Avez-vous été surpris par la polémique suscitée par l'appel du SLF à la fermeture des librairies ?
Je me pose en observateur : je crois que chacun est dans son rôle. Un syndicat professionnel livre sa position argumentée, échange avec le ministère qui a dressé la liste des commerces « essentiels » ; des commerçants indépendants suivent ou non les directives du SLF, et décident d'assurer un service autorisé de commandes, de retrait et de livraison.
Fallait-il considérer le livre comme un « bien de première nécessité » ?
C'est un faux débat. Les résultats de l'enquête menée par le ministère de la Culture sur les pratiques culturelles indiquent que 48 % des Français n'ont pas lu de livre en 2018 contre 27 % en 1988. La lecture peut aider à traverser ce moment pénible, mais beaucoup de Français possèdent une bibliothèque et ont pu se procurer des livres numériques. La lecture n'était pas interdite !
Maintenir un service minimum en librairie, n'était-ce pas l'occasion de s'éloigner de l'accoutumance aux plateformes que vous constatez dans Éloge du magasin (1) ?
Oui, éventuellement, mais ce sont des commerces indépendants, et c'était à eux de prendre leur décision. Par ailleurs, la librairie n'accuse pas de retard sur les services numériques : les portails existent pour la réservation en boutique ou la commande. Le service numérique en soutien au magasin constitue à mes yeux une « bonne » consommation en ligne.
Comment expliquer la vague de soutien aux librairies, malgré un poids économique en baisse dans les circuits de vente ?
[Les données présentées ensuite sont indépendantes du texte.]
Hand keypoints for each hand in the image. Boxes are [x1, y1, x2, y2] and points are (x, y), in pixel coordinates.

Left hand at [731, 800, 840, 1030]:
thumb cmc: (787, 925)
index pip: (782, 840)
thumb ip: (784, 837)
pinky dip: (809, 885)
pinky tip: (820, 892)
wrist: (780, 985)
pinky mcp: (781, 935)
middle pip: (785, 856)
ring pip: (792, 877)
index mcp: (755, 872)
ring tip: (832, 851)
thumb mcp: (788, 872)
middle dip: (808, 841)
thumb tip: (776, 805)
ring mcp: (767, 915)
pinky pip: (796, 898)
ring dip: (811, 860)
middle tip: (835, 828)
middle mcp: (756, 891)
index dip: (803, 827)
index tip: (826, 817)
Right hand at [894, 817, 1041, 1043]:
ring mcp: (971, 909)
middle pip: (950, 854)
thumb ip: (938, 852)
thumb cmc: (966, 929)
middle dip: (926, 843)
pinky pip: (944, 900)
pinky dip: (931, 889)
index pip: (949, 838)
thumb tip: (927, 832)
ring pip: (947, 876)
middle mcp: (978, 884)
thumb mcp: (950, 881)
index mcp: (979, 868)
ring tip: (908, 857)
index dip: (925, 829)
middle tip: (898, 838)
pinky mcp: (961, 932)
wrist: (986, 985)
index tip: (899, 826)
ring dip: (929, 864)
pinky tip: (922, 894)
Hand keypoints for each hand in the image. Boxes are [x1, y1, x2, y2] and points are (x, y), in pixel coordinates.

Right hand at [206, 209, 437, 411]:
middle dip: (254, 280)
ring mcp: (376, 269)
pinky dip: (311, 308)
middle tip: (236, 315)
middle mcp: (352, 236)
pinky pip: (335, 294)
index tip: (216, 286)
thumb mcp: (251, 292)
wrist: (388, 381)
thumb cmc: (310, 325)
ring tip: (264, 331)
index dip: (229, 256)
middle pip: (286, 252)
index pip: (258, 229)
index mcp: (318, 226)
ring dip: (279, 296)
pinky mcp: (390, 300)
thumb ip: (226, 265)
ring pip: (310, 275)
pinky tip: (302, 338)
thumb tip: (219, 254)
Il s'agit d'un commerce que chacun sait fragile. Il a été le premier à avoir été exposé à l'« amazonisation ». L'enjeu est de transformer cette attitude bienveillante en pratique d'achat exclusive. Chacun doit sortir par le haut d'une contradiction : se satisfaire d'une livraison à domicile... et déplorer la fermeture des magasins.
Y a-t-il de nouvelles pistes à explorer pour fidéliser sa clientèle ?
L'urgence est d'inscrire le livre dans la culture numérique. L'enquête sur les pratiques culturelles des Français identifie deux pôles de consommation : la culture patrimoniale (musée, lecture, théâtre...) et la culture numérique liée à internet. Le livre et les librairies doivent trouver leur place dans ce second univers qui explose alors que le premier décline. La première pratique culturelle des 15-24 ans est le visionnage de vidéos en ligne. S'adresser à eux constitue une priorité absolue.
(1) Éloge du magasin, par Vincent Chabault, Gallimard, 2020.